The iShares Russell 2000 ETF (NYSEARCA:IWM | IWM Price Prediction) and the Vanguard Russell 2000 ETF (NASDAQ:VTWO) hold the same 2,000 small-cap stocks in the same weights and track the identical benchmark. On paper they are interchangeable. In practice, the choice between them is a choice about whether you are renting exposure for a trade or owning it for a decade, and the wrapper around the index decides which one wins.
The same bet, two different wrappers
Both funds are passive vehicles riding the Russell 2000, which means the implicit bet is simply on U.S. small caps. The interesting question is what the issuer charges to deliver that exposure and what extra utility the wrapper provides. IWM, launched by iShares in May 2000, optimized for trading depth. VTWO, the ETF share class of Vanguard’s Russell 2000 index fund, optimized for cost.
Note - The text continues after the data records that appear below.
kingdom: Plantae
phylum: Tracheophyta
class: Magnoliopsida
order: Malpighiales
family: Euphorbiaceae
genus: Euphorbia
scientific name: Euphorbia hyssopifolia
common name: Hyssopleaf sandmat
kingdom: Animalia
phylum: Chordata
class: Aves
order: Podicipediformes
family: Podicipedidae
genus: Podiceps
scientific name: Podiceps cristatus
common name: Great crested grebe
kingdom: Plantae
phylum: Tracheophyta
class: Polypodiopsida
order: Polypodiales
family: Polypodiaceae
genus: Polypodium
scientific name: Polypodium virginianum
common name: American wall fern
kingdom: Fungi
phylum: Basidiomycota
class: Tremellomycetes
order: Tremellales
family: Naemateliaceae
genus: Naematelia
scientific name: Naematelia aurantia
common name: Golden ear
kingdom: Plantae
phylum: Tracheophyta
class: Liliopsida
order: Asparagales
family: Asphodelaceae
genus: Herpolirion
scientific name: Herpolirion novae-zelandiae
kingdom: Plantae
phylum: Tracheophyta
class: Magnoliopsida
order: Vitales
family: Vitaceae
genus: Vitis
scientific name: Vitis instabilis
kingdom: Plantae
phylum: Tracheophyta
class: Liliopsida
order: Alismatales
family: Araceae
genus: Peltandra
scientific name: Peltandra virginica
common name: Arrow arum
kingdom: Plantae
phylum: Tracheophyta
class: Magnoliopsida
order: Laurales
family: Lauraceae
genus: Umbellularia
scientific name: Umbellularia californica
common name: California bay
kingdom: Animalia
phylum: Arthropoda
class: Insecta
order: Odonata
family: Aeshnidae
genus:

Where the divergence actually shows up
Over one year the two funds are essentially tied: IWM returned 35.94% while VTWO returned 37.64% on a total-return adjusted basis. Stretch the window and the structural gap widens. Over five years, IWM’s price return was 30.97% against VTWO’s 40.48%. Over ten, IWM rose 157.73% while VTWO compounded to 196.68%. The bulk of that gap reflects dividend reinvestment treatment and the expense drag stacking year after year on identical underlying holdings.
The practical comparison
| Factor | IWM | VTWO |
|---|---|---|
| Expense ratio | 0.19% | 0.07% |
| AUM | ~$65 billion | ~$13 billion |
| Options market | Deepest small-cap options chain in existence | Thin, wide spreads |
| Tax structure | Standard 1940 Act ETF | ETF share class of mutual fund |
| Latest quarterly distribution | $0.442026 (Mar 2026) | $0.2621 (Mar 2026) |
IWM’s 0.19% fee buys something real: the most liquid small-cap options market on earth, tight bid-ask spreads on size, and a creation/redemption ecosystem that institutional traders rely on for hedging and basket trades. VTWO at 0.07% has no equivalent options depth, but its share-class structure historically helped Vanguard funds minimize capital gains distributions. Both funds also generate securities lending income that flows back to shareholders, partially offsetting their stated fees, with iShares typically retaining a portion and Vanguard returning effectively all of it to the fund.
The verdict
For a buy-and-hold investor with a multi-year horizon, VTWO is the cleaner choice. The cost differential, compounded across a decade, is the entire reason VTWO’s ten-year total return outpaces IWM’s by a meaningful margin on the same index. For traders, options writers, and tactical allocators rotating in and out of small caps, IWM is the only credible vehicle: the liquidity premium pays for itself in a single roundtrip. The calculus flips only if Vanguard meaningfully closes the options-depth gap, or if a tax change neutralizes its share-class advantage.